Rich Square N.C. May 16th 1867.
My dear Sir: I write to ask you to favor me with a few lines. giving you opinion as to the work of my Wife (col) and two oldest sons (col), who worked for Thos Bolden (white) of this place year before last, after we were all declared free. Bolden promised to give my wife and one of my sons their last years provisions as pay for their work the year before, and whatever was right for the other son he promised to pay me in cash.
He kept them on until 29th of Sep. after they had made a crop for him and then drove them away without a cause, and has refused to make a settlement of any kind with me.
There was but one other hand on his place regularly that year but my wife & sons. and they worked hard and made a good crop for him and have never received even a stitch of clothes for their work.

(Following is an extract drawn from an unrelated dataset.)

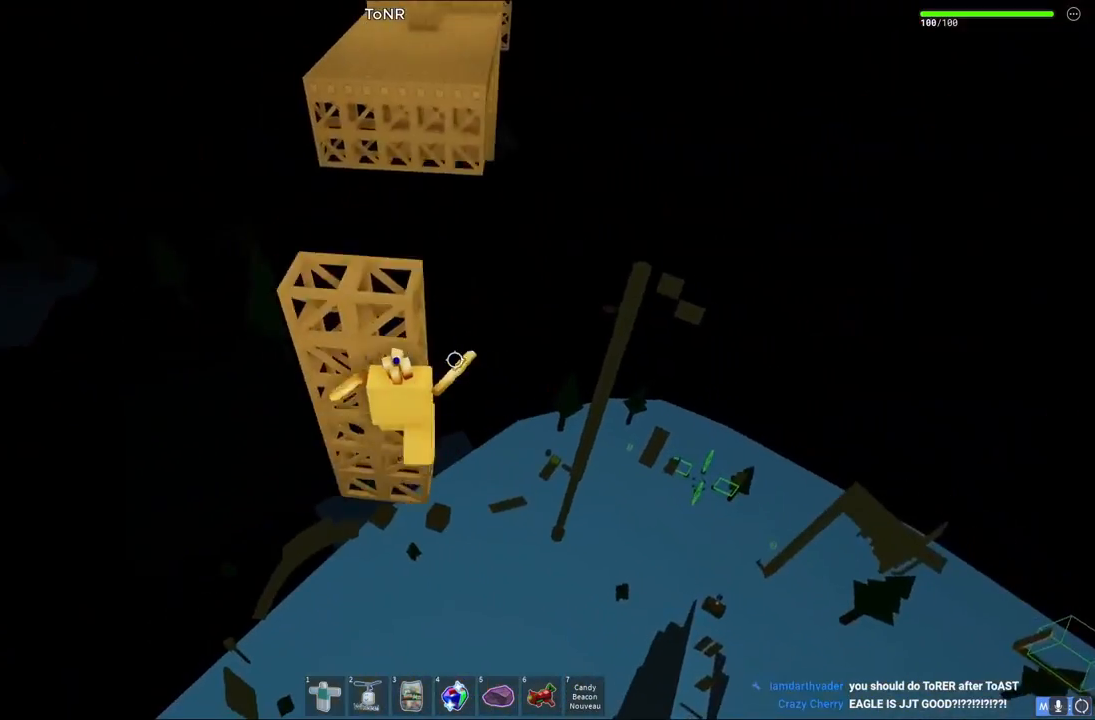
{"keys": ["w"], "events": []}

What he pretended to get mad about when he drove them away, was this. I went hunting one night and catched a coon. and gave it to my boy to take to his mother. She cooked it and sent some of it into Boldens little children, and beause she did not send it all in, Bolden got mad and drove them away.
My sons were 16 & 14 years old at that time.
Now if you will be so kind as to let me know if there is not some way to get pay for their work, it will greatly oblige Your humble Servt
Wilson Maggett (Col.)
Direct Rich Square Northampton Co N.C.
Wilson Maggett to Capt Foot, 16 May 1867, Letters Received, series 2666, Halifax NC Assistant Superintendent, Bureau of Refugees, Freedmen, & Abandoned Lands, Record Group 105, National Archives. The elements of the address at the end of the letter have been run together on a single line. By an endorsement of May 21, 1867, the assistant superintendent, Lieutenant John M. Foote, returned Maggett's letter to him with the information that “cases of this kind must now be settled by the civil authorities.” “You must warrant this man for the wages due,” he advised the freedman, “fix the amount at a fair price for the time. Lay your case before some Magistrate who will deal fairly & request him to report his action to me.” Maggett followed Lieutenant Foote's instructions, but to no avail. An unsigned notation dated September 28, 1867, indicates that he was again seeking assistance from the Freedmen's Bureau after having put the claim “in the hands of two constables neither of whom have taken any action.” He thought, however, that a justice of the peace named Smallwood “would have done him justice if the constables had ‘returned’ it.” By an endorsement of October 7, 1867, Lieutenant Foote–now stationed at Plymouth, North Carolina, as subassistant commissioner of Subdistrict No. 1–referred the case to the assistant subassistant commissioner at Murfreesboro (near Rich Square), with instructions to “take such action as will secure the payment of this claim if it is a just one,” and, if the civil authorities refused to act, to “adjudicate the claim himself.” Beneath that endorsement appears the following notation: “setled by civil authorities Nov 30th 1867.”
Published in Land and Labor, 1865, pp. 794–95.